Che cinico stratega, Deschamps! Illude l'Albania facendole credere di non essere interessato ai tre punti, a vittoria o gioco, a vittoria con gioco, e invece aveva solo nascosto i suoi assi nella manica. Si fa per dire: in panca. Illude un popolo affamato di gloria pallonara, un pareggio al Vélodrome strappato alla grande Francia sarebbe un'impresa da raccontare a nipoti, bisnipoti, trisnipoti. Una fiaba che si tramanderebbe di generazione in generazione sino alla fine dei tempi.
Eroi mancati, ma eroici |
Macché. Deschamps può concedersi il lusso di togliere Pogba e Griezmann dalla formazione di partenza; può divertirsi a mettere in campo una squadra sgangherata e impotente; quanto a Pogba, lui (Didier) di quel che pensa Raiola se ne infischia, vadano pure a picco le sue quotazioni ("se il miglior giocatore di Francia non è titolare nella Francia, non può essere il miglior giocatore di Francia, e dunque non può valere quello che dice Raiola, quel che dice transfermarkt, quel che dicono i media"), e poi Griezmann è stanco, un'annata col Cholo toglie minimo quattro-cinque anni di carriera a ciascun giocatore. E poi i Bleus avevano già vinto la prima partita, qualificazione in cassaforte, si fanno esperimenti. Lo sguardo terrorizzato di Rami sui primi palloni capitati dalle sue parti, nell'area francese, la dicono però lunga sul grado di autostima dei cugini. E' basso. Quello di Rami è bassissimo. Non azzeccano una giocata decente, una combinazione, un'azione, non tirano in porta per 45 minuti, non pressano se non un paio di volte. Rischiano di subire. Cose impensabili.
Il tocco lieve di Griezmann |
Poi, la svolta.

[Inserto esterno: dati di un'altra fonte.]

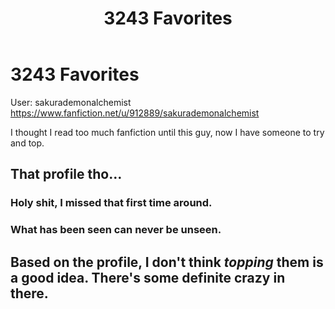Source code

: #+TITLE: 3243 Favorites

* 3243 Favorites
:PROPERTIES:
:Author: ThellraAK
:Score: 0
:DateUnix: 1510166334.0
:DateShort: 2017-Nov-08
:FlairText: Misc
:END:
User: sakurademonalchemist [[https://www.fanfiction.net/u/912889/sakurademonalchemist]]

I thought I read too much fanfiction until this guy, now I have someone to try and top.


** That profile tho...
:PROPERTIES:
:Author: Lord_Anarchy
:Score: 4
:DateUnix: 1510170603.0
:DateShort: 2017-Nov-08
:END:

*** Holy shit, I missed that first time around.
:PROPERTIES:
:Author: ThellraAK
:Score: 2
:DateUnix: 1510197120.0
:DateShort: 2017-Nov-09
:END:


*** What has been seen can never be unseen.
:PROPERTIES:
:Author: yarglethatblargle
:Score: 1
:DateUnix: 1510232845.0
:DateShort: 2017-Nov-09
:END:


** Based on the profile, I don't think /topping/ them is a good idea. There's some definite crazy in there.
:PROPERTIES:
:Author: Kazeto
:Score: 1
:DateUnix: 1510268875.0
:DateShort: 2017-Nov-10
:END:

Entra Pogba, non fa nulla ma la sua presenza totemica incendia la folla. Solo che inciampa sulle margherite, sembra Rivera a Stoccarda nel '74, pare abulico, fuori posizione e fuori forma. Insomma, non facciamola troppo lunga. La Francia vince solo perché gli albanesi non reggono per 90 minuti ma solo per 89, e naturalmente è Griezmann che - dopo le inzuccate alla viva il parroco di Giroud - mostra quanto sia facile per un giocatore di classe e nella solitudine dell'area di rigore (spazio ormai largo, presidiato da difensori senza più il fiato e la forza per rubare i tempi e stringere le marcature) girare delicatamente il pallone di tempia e conferirgli un'angolazione impossibile da raddrizzare per qualsiasi portiere. Poi arriva anche il raddoppio, ma è del tutto superfluo, uno di quei gol che di solito segnano Cristiano Ronaldo o Podolski, e stavolta tocca a Payet.
Il calcio dell'europeo non è quello della Champions League. Le super-squadre qui non ci sono, le grandi sembrano tutte in fase di transizione - calante la Germania, non certo scintillante la Spagna, in costruzione la Francia (lavoro che pare tutt'altro che compiuto). E fra esse poche si reggono su blocchi di giocatori prestati da un unico club. Ieri sera, all'inizio, la Francia ha schierato un mosaico assoluto: undici tessere sottratte a undici mosaici diversi. Così, ci sono rose di maggiore o minore qualità, e il lavoro dei tecnici può (e deve, o almeno dovrebbe) fare la differenza. Ne sta sortendo un calcio quasi 'antico', cui non siamo più abituati. Di equilibrio e di grande applicazione tattica - soprattutto, è ovvio, da parte di quelli che alla modestia tecnica sopperiscono con umiltà e corsa e agonismo. L'Albania ha perso due partite, poteva tranquillamente pareggiarle, verrà probabilmente eliminata. Ma ha mostrato di non partecipare abusivamente al ballo, dove l'ha portata un maestro italiano di esperienza, uno dei tanti che noi sottovalutiamo ed esportiamo, affascinati dal fascino di chi sa vendersi meglio.